### TEXTE DE L'ARTICLE ###

Article consacré aux Residents publié dans la revue Musica Falsa en 1999.
« Alors tout pourra
converger au centre du grand été de
l’être. Surgira quelque chose comme un groupe
d’anti-témoins retrouvant le temps intérieur de
leur existence propre, le temps de leur conscience et de leur mort,
temps légendaire retourné aux profondes sources du
sang, des souffles. »
Dominique de Roux, Maison Jaune
« Qu’est-ce qu’être indisponible ? » est la question que posent les Residents. Ce qui peut aussi s’entendre ainsi : comment se rendre inéchangeable, indévaluable, comment échapper au trafic incessant des marchandises humaines ? Et encore (et, aussi étrange que cela puisse paraître, c’est peut-être la même chose) : tels les Beatles dans leur chanson « Eleanor Rigby » : A quel monde appartiennent tous les laissés pour compte ?
Il y a peut-être une « Histoire » de la pop music qui commencerait avec les Beatles et s’achèverait avec les Residents, une Histoire qui toucherait la question de la personne humaine, via la question du visage de la voix. D’ailleurs, phénomène qui – à ma connaissance – n’existait pas avant les Residents, aujourd’hui, de plus en plus de musique produite et diffusée, de musique générée électroniquement (bien sûr), ne porte plus d’identité claire mais une suite de signes ou un nom qui ne protège aucun visage, comme si, à mesure des mix et des samplings, les musiciens eux-mêmes avaient commencé à se sentir beaucoup moins impliqués personnellement dans la musique qu’ils produisaient, et qu’il fallait que la musique soit moins le reflet de leur personnalité, de leur désir, que la restitution la plus pure de ce que la musique avait, en propre, à dire et auxquels les hommes pouvaient faire écran. Comme si les musiciens décidaient de donner la parole à la musique elle-même, et non à eux. Comme si la musique pouvait prendre intégralement soin d’elle-même, et que l’intervention humaine était de l’ordre d’un procès, à l’oriental, et non d’une création. Quelqu’un (moi ou un autre) est passé par là, il a laissé ça advenir, il est retourné dans l’ombre, laissant ce qu’il avait laissé advenir arriver au grand jour. Ce serait une nouvelle génération, celle prophétisée par William Burroughs, la Génération Grise & Invisible : Untel est un banquier, un hippie, un punk ou un étudiant. C’est sa couverture. Il doit rester dans l’ombre, il travaille (c’est très sérieux) à révéler ce qui s’entend dans ce qui se dit dans le revers des évènements.

###

CONSIGNE
Selon l'article sur les Residents, quelle génération William Burroughs a-t-il prophétisée ? Répondez en quelques mots, s'il vous plaît.

### ENTRÉES ###

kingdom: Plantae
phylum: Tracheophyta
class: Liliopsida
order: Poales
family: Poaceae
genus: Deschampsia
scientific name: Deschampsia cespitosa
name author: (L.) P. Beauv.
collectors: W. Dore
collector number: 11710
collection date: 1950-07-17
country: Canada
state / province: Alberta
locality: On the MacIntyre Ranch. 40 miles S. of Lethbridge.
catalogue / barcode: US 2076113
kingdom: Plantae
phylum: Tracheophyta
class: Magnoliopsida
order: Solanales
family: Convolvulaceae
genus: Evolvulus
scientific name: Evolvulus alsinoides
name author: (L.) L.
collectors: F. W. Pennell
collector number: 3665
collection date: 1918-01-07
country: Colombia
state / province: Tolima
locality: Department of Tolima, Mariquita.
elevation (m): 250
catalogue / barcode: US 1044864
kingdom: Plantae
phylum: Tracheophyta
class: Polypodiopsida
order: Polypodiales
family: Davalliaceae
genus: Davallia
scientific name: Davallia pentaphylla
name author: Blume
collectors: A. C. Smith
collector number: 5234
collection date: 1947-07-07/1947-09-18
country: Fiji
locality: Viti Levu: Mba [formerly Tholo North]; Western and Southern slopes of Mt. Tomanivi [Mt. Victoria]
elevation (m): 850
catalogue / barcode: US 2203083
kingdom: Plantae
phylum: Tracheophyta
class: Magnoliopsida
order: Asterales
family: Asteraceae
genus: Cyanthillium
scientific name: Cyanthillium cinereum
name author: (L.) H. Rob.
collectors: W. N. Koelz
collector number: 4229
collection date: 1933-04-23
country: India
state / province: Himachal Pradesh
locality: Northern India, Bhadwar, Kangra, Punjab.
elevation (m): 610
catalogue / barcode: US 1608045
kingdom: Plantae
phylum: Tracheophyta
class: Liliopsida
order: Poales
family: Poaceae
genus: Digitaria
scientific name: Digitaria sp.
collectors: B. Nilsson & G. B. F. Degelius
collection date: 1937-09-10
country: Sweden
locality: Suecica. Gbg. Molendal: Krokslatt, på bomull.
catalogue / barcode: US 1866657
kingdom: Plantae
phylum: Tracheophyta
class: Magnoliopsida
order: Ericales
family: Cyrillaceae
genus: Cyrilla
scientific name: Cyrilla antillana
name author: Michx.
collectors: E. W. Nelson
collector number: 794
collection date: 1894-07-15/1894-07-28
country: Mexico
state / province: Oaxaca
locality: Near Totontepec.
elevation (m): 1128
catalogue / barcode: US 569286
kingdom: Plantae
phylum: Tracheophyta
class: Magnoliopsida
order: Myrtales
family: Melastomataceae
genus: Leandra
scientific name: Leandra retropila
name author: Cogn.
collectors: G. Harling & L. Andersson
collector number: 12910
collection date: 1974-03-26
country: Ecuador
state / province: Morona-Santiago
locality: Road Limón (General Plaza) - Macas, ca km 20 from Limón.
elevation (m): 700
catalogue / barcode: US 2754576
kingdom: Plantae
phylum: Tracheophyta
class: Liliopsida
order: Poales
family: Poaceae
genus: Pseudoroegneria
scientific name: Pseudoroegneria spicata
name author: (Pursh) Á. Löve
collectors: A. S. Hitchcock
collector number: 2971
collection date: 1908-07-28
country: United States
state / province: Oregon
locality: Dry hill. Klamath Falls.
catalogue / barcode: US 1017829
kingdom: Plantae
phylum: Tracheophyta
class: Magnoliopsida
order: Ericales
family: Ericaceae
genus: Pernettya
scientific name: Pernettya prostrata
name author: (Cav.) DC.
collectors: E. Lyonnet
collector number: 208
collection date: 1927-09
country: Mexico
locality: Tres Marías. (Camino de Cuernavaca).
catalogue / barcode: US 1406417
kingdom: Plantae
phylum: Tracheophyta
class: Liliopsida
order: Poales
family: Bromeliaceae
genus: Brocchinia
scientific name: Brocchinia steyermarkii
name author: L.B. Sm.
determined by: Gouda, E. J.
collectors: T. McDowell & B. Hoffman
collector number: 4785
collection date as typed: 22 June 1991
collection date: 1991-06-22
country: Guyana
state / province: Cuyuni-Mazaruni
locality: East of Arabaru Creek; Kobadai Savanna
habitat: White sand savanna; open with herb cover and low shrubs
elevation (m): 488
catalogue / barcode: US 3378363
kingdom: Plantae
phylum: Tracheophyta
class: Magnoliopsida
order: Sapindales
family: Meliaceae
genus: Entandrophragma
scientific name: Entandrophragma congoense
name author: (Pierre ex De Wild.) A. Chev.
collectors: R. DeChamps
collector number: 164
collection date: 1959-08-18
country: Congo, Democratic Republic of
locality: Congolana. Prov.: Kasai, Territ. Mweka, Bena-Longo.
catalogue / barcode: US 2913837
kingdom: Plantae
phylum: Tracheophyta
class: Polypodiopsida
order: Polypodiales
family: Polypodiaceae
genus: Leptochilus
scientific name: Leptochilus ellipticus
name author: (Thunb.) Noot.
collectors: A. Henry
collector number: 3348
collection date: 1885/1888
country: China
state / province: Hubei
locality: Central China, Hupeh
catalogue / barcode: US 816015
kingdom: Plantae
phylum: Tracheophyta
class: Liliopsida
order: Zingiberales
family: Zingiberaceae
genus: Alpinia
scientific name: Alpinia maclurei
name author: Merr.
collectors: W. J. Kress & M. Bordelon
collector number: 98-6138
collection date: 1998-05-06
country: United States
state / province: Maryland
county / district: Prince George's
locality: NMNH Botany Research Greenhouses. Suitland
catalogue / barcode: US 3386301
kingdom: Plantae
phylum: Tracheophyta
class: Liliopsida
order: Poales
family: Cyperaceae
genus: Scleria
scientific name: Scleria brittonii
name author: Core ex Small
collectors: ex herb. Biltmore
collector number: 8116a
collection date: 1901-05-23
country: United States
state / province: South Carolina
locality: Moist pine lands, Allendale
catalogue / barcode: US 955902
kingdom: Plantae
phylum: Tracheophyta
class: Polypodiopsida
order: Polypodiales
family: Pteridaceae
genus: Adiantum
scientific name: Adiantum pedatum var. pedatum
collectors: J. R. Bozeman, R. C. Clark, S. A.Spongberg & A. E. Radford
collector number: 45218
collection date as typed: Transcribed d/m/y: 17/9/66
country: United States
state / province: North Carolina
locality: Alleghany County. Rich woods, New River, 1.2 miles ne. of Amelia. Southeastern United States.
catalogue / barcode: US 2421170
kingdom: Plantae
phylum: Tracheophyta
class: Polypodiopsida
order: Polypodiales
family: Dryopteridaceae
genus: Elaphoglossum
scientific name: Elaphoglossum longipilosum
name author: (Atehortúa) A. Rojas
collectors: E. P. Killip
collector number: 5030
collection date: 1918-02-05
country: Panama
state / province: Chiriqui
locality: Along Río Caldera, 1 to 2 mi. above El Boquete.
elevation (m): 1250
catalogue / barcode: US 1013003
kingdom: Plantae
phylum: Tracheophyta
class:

###

RÉPONSE
La Génération Grise & Invisible.